Incremental Field selection

Pick a time column that is:

  • Updated on every relevant change (not just on inserts).
  • Monotonically increasing enough for your use case (avoid ambiguous timestamps if you update many rows at the same instant).
  • Consistent in timezone and semantics (store UTC if possible).

Common pitfalls in Redshift to MySQL incremental sync (and fixes)

Incremental sync missed updates

Most of the time, the cause is the Incremental Field:

  • It isn't updated on UPDATEs.
  • It uses a time source with inconsistent timezone/precision.
  • It is nullable or not strictly comparable across rows.

Fix: ensure updated_at (or your chosen time field) is set by the application/ETL reliably for every change that should be propagated.

Deletes don't show up in MySQL

This is expected for Incremental Field scans: hard deletes can't be discovered by scanning existing rows.

Fix options:

  • Implement soft deletes and sync the delete flag/time.
  • Switch to Truncate Target full refresh per scan for small tables where deletes must be mirrored.

The sync is correct, but downstream reads are inconsistent

This is typically a modeling/consumption concern:

  • Use a dedicated target schema/table naming convention.
  • Consider syncing into "shadow" tables then swapping at the application layer (if your serving architecture supports it).

Late-arriving updates don't show up when you expect

If upstream pipelines write to Redshift in batches, updates may arrive after a scheduled scan has already run.

Fix options:

  • Increase the scan interval to match upstream batch cadence.
  • Ensure your Incremental Field reflects the business update time you care about (not an earlier event time).

FAQs

Why can't I see the "Incremental Field" option?

Either the selected pipeline doesn't support it, or the selected column type isn't supported for that pipeline. For Redshift → MySQL Scheduled Scan, the Incremental Field type is Timestamp.

Can I run Scheduled Scan without an Incremental Field?

Yes. Without an Incremental Field, the job becomes a periodic full scan/refresh workflow.

How do I know my DataJob is running in Scheduled Scan mode?

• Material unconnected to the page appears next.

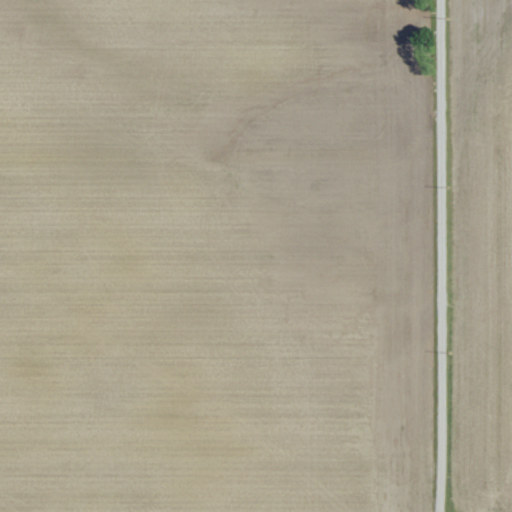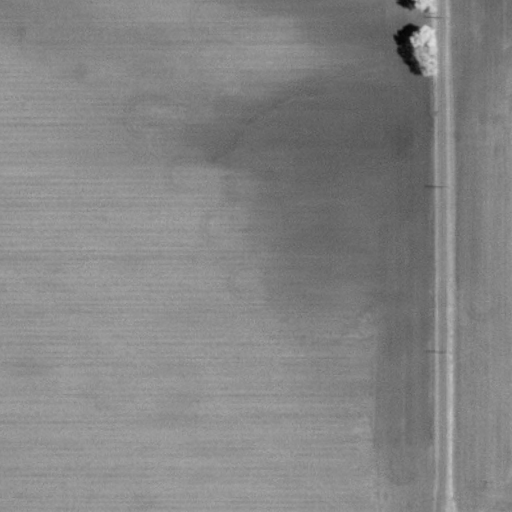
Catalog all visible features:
road: (439, 255)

In the DataJob list and details page, Scheduled Scan jobs show a distinct "clock" icon so you can quickly identify the sync mode.

Can I change the scan interval later without recreating the DataJob?

Yes. Scheduled Scan is designed around a configurable interval. Update the interval to tune freshness vs load after the pipeline is stable.

Does Scheduled Scan require CDC on Redshift?

No. Scheduled Scan is a scan-based Reverse ETL approach: it reads data from Redshift on a schedule and writes to MySQL.